According to Gates, the 2020 pandemic was a "collective failure to prepare for pandemics despite many warnings." His own foundation hosted a pandemic preparedness exercise in October 2019, dubbed 'Event 201' and revolving around a novel coronavirus going global. Johns Hopkins University, which co-hosted the event, was later compelled to clarify that the exercise had nothing to do with the actual coronavirus pandemic.
"The world must take action now to make sure Covid-19 becomes the last pandemic, and one of the biggest moves we can make is to support the world's principal health experts - the WHO - and invest in the Global Health Emergency Corps so it can live up to its full potential," Gates argued in the Times.

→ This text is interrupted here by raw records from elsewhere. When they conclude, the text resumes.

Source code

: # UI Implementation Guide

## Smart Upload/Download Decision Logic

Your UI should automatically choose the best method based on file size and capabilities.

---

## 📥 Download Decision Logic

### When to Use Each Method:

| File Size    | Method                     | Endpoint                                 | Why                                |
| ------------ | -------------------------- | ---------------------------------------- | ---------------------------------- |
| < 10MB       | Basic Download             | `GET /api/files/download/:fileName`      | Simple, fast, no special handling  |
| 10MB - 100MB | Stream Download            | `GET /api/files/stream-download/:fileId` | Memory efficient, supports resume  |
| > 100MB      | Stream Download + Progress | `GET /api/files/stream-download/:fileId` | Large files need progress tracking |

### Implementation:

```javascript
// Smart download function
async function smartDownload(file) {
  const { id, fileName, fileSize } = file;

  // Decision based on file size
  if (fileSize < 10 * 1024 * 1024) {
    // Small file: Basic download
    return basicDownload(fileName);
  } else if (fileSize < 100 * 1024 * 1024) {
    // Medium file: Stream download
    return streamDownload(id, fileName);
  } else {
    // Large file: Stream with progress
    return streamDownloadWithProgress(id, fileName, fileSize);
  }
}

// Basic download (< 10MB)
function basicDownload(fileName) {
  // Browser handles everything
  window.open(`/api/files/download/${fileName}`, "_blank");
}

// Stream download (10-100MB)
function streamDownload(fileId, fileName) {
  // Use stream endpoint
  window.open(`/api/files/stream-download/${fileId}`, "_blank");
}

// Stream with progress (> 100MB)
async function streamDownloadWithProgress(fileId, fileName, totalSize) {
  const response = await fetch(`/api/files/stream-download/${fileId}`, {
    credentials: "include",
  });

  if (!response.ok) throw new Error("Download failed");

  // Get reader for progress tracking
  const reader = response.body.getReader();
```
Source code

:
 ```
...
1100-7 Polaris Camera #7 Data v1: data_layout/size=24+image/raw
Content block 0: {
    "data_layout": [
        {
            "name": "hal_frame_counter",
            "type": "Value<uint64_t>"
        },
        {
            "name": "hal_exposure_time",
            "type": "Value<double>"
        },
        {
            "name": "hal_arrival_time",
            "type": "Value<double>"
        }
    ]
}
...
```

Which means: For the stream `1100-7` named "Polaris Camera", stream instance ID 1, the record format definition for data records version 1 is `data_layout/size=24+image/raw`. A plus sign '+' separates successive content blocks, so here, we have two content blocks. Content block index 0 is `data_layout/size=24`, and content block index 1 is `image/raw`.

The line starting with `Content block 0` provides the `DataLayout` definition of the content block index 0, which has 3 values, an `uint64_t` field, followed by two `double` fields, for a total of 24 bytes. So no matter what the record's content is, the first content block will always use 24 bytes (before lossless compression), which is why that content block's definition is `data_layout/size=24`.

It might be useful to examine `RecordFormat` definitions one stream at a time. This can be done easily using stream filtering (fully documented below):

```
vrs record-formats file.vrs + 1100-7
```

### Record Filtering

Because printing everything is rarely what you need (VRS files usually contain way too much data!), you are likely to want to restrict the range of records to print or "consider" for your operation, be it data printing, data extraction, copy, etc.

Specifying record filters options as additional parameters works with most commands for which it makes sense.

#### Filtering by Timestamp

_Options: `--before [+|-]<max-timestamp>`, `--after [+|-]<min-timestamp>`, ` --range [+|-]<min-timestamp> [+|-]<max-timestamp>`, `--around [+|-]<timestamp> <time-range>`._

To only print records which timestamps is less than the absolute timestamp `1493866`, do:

The Microsoft co-founder has invested his software fortune into the Bill and Melinda Gates Foundation, spending millions on promoting vaccination campaigns and pandemic preparedness. Gates has also spent millions to acquire agricultural land in the US, and to push for green energy and alternate food sources. In an interview last month, he criticized SpaceX mogul Elon Musk for funding a space program to colonize Mars, saying the money would be better spent on vaccines.
His wife Melinda filed for divorce in 2021, citing a number of things that have piled up over the years, including Bill's ties to accused pedophile sex trafficker Jeffrey Epstein. They continue to manage the foundation together, however.